__Assigned task__. Return exactly the lines of the records below, starting at the line that contains "thumb tip: (157, 144)" and ending at the line that contains "thumb tip: (117, 149)", with both of those lines kept.

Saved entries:
········

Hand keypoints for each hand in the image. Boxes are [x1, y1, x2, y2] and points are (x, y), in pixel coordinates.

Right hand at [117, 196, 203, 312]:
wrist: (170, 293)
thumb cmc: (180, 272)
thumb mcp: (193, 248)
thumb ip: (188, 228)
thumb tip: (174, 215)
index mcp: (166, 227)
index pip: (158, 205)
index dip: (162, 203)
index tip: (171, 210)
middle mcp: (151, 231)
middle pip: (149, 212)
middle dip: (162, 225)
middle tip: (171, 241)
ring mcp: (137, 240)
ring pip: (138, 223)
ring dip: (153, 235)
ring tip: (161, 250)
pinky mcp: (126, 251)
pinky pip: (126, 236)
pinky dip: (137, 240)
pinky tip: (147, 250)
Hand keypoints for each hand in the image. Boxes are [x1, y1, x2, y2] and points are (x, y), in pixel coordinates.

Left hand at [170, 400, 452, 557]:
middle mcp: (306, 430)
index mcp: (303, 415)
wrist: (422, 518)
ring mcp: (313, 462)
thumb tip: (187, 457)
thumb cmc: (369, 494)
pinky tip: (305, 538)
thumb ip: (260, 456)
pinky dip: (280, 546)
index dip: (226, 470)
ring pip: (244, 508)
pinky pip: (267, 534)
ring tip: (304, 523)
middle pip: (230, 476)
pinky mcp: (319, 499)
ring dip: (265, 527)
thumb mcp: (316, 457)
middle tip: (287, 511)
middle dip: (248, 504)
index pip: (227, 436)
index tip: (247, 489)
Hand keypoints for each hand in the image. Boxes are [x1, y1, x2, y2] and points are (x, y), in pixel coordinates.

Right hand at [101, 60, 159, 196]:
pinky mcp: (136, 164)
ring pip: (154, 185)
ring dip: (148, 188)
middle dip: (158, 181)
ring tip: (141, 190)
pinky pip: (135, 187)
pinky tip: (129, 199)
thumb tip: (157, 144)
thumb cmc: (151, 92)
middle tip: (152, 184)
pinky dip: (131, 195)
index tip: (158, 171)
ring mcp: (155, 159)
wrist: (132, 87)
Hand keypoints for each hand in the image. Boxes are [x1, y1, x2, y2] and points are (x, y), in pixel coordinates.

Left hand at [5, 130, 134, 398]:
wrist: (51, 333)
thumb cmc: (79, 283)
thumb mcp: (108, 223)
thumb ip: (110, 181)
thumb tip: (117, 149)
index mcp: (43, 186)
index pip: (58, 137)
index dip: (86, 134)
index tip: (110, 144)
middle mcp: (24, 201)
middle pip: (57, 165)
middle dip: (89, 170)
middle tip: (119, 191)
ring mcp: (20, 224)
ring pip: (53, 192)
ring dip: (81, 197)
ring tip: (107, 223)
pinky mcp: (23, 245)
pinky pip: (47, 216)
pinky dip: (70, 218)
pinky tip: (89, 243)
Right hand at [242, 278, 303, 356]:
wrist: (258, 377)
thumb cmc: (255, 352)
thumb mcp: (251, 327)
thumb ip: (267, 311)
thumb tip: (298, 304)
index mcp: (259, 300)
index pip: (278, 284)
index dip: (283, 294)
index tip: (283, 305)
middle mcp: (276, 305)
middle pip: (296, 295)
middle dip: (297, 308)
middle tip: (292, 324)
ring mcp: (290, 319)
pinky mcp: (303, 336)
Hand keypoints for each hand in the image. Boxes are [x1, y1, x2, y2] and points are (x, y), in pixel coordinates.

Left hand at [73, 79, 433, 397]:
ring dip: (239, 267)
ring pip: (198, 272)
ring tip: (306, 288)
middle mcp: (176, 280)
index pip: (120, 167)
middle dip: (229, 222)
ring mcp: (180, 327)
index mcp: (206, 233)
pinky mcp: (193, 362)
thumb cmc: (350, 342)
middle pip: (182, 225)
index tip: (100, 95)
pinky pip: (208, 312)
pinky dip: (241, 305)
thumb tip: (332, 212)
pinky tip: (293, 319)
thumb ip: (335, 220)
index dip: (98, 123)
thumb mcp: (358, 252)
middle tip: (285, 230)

········

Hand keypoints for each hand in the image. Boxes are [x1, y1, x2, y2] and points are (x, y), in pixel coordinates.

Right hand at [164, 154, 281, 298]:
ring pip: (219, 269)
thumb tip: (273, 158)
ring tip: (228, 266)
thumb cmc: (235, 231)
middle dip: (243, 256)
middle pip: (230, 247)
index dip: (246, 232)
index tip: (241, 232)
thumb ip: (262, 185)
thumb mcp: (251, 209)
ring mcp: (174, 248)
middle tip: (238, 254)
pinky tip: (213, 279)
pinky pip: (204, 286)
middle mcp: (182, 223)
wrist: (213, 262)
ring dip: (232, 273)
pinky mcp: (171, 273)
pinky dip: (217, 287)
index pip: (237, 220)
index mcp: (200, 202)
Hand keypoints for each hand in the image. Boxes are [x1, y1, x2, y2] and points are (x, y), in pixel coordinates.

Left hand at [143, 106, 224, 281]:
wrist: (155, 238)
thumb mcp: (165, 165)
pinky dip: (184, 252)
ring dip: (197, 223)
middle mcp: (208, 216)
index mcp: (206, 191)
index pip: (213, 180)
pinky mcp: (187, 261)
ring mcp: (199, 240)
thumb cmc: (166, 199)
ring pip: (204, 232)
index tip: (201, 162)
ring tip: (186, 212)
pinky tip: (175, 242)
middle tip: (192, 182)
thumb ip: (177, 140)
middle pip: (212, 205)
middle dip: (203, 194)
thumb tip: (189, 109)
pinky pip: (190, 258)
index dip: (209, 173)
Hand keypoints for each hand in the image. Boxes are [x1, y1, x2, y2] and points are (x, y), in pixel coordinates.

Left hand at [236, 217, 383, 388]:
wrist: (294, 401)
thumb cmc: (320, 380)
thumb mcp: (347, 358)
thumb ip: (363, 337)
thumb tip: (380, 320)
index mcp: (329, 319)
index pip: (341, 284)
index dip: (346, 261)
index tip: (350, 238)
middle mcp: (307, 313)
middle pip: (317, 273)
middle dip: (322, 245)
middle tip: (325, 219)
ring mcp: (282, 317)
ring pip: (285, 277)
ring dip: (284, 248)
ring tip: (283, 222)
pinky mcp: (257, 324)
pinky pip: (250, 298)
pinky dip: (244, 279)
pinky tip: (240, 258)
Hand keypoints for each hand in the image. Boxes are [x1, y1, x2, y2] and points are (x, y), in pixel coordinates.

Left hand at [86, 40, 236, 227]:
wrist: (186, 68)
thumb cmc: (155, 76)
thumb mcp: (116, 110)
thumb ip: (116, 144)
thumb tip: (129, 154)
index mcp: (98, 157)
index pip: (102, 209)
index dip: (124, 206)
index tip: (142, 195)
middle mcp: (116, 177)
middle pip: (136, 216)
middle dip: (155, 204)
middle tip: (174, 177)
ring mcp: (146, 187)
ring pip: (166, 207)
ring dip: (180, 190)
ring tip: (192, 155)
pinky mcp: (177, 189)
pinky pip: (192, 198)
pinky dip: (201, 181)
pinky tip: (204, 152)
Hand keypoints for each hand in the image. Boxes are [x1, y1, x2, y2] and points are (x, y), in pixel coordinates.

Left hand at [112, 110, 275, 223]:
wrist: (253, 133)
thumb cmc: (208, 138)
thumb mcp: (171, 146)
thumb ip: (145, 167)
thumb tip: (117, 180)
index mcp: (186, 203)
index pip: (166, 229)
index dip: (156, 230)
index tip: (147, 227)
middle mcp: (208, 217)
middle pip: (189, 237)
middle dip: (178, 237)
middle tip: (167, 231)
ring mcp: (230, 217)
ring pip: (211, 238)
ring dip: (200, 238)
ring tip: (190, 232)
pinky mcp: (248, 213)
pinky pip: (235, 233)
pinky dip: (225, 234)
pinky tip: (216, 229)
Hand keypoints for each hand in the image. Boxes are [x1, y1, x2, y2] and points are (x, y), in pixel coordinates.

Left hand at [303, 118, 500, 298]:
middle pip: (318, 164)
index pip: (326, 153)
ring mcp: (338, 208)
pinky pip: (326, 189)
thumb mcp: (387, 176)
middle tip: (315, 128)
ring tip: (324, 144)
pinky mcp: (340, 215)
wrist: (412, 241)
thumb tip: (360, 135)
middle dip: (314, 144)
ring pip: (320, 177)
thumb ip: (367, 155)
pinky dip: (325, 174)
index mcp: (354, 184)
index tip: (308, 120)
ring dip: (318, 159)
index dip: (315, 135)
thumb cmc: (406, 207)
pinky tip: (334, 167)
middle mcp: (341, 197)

········

__Exercise answer__.
thumb tip: (157, 144)
thumb cmc: (151, 92)
middle tip: (152, 184)
pinky dip: (131, 195)
index tip: (158, 171)
ring mcp: (155, 159)
wrist: (132, 87)
Hand keypoints for each hand in the image. Boxes are [x1, y1, x2, y2] and points are (x, y), in pixel coordinates.

Left hand at [5, 130, 134, 398]:
wrist: (51, 333)
thumb cmc: (79, 283)
thumb mcp: (108, 223)
thumb ip: (110, 181)
thumb tip: (117, 149)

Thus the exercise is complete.